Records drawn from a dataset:

-*-

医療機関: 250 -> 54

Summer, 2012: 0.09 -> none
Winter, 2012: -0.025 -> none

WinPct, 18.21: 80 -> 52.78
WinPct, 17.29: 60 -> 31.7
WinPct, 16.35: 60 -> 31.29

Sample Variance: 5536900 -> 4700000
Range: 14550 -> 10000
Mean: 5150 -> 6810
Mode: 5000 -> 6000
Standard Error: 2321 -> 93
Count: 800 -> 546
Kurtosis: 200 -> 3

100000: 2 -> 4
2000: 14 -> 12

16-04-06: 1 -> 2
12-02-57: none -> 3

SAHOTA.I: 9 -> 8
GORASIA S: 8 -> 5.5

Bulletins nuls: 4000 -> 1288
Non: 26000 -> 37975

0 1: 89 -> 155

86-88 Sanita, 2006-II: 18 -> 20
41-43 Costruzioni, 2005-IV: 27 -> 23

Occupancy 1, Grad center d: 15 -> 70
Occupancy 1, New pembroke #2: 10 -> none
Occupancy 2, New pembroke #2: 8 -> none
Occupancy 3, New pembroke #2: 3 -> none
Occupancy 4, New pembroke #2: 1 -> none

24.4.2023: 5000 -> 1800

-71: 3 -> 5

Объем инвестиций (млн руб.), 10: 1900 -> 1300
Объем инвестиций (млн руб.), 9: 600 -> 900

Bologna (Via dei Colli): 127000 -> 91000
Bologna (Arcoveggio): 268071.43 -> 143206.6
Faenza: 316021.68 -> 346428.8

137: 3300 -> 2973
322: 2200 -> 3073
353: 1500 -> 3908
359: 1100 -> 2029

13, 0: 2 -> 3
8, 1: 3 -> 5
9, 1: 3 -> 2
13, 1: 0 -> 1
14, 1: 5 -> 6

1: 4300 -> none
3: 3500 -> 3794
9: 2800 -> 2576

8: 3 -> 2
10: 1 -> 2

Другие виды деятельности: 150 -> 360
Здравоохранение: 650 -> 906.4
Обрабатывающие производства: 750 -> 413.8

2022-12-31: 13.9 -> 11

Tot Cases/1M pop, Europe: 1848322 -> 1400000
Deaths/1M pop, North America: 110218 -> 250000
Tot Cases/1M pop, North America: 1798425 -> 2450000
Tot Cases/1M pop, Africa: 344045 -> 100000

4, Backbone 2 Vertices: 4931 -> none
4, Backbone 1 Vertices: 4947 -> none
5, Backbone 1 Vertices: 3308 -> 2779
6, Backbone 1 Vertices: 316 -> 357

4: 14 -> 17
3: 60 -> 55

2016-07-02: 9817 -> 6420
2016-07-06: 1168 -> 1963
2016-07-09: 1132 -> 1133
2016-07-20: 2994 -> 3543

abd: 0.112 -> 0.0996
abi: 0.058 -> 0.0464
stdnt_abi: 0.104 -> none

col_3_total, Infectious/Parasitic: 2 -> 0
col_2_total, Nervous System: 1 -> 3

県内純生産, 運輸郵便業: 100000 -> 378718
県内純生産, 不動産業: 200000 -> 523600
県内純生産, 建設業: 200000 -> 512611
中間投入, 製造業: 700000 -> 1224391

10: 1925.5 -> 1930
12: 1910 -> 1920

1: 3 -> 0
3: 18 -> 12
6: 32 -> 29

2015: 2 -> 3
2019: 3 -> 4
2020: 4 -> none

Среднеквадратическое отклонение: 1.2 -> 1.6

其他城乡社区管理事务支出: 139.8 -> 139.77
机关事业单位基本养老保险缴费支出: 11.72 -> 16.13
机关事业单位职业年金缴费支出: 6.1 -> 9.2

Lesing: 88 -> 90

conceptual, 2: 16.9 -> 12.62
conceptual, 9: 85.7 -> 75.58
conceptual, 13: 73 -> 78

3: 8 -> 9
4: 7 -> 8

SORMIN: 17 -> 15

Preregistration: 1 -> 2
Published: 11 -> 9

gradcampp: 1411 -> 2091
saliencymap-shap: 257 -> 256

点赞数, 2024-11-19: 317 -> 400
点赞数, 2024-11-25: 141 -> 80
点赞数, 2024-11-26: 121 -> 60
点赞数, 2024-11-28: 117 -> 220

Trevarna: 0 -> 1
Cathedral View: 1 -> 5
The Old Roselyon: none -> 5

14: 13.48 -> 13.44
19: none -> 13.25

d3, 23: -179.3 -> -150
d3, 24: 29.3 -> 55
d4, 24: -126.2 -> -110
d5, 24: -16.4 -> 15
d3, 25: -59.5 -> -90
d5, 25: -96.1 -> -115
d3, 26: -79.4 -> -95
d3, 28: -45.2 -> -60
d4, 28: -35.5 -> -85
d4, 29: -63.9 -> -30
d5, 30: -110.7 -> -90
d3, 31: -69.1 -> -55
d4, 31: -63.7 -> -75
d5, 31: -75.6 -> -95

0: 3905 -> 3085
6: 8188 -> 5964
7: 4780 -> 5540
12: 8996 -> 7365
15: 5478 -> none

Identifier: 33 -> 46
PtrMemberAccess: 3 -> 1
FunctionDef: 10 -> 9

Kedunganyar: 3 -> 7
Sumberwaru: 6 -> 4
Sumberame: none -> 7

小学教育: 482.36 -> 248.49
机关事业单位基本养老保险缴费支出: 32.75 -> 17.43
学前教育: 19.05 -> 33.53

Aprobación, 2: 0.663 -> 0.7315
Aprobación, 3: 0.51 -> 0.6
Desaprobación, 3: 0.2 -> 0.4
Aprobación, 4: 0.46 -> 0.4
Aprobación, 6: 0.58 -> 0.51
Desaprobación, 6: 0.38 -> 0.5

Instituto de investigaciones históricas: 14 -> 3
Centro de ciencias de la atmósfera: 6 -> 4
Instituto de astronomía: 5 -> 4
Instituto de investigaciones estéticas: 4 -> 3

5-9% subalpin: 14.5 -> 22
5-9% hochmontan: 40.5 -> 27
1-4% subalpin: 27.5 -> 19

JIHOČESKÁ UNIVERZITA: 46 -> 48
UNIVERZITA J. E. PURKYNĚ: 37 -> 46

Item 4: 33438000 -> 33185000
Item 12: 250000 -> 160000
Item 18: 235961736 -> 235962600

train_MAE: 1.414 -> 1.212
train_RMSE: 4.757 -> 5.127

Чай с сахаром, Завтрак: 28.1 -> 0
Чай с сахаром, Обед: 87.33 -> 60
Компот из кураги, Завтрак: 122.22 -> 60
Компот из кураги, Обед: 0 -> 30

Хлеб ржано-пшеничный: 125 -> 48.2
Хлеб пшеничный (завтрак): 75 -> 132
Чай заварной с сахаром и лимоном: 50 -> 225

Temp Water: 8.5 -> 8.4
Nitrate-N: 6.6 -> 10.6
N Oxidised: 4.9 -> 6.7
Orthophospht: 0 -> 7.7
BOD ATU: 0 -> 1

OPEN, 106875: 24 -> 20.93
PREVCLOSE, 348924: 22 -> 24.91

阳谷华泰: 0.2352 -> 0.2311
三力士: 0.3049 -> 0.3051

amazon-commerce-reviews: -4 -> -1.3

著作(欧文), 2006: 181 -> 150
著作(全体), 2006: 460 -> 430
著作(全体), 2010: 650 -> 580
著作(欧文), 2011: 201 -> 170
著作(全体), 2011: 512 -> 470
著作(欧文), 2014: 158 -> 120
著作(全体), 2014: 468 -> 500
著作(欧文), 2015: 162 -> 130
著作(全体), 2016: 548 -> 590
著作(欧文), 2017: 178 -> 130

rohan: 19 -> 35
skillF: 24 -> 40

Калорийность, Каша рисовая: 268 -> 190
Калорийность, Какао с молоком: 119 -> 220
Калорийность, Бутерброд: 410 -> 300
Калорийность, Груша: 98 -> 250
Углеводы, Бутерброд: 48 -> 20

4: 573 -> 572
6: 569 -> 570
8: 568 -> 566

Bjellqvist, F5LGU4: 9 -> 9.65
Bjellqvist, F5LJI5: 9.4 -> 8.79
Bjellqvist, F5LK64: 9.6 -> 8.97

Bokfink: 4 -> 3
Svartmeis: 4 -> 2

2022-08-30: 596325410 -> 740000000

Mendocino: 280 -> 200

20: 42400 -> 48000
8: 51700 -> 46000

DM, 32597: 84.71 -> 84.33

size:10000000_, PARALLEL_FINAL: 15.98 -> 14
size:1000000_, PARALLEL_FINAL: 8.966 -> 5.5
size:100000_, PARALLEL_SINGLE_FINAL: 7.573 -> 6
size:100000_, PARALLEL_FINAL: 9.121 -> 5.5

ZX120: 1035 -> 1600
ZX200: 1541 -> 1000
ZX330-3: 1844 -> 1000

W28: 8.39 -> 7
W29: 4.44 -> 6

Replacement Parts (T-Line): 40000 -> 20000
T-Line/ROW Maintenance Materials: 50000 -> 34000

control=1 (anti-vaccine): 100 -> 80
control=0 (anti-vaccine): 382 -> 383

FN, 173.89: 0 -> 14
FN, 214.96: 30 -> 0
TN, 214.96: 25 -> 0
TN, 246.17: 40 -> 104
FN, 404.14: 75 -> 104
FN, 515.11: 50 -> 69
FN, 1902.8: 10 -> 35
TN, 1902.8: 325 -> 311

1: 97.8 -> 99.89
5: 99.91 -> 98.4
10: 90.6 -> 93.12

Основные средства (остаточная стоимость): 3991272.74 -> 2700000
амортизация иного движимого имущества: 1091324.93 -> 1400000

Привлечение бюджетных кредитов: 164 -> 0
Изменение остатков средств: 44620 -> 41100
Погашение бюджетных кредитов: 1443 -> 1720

-*-

REQUIRED WORK
Would you retype the lines above from the one with "rohan: 19 -> 35" down to the one with "2022-08-30: 596325410 -> 740000000", word for word, both ends included and no other lines?

ANSWER TO THE EXERCISE
rohan: 19 -> 35
skillF: 24 -> 40

Калорийность, Каша рисовая: 268 -> 190
Калорийность, Какао с молоком: 119 -> 220
Калорийность, Бутерброд: 410 -> 300
Калорийность, Груша: 98 -> 250
Углеводы, Бутерброд: 48 -> 20

4: 573 -> 572
6: 569 -> 570
8: 568 -> 566

Bjellqvist, F5LGU4: 9 -> 9.65
Bjellqvist, F5LJI5: 9.4 -> 8.79
Bjellqvist, F5LK64: 9.6 -> 8.97

Bokfink: 4 -> 3
Svartmeis: 4 -> 2

2022-08-30: 596325410 -> 740000000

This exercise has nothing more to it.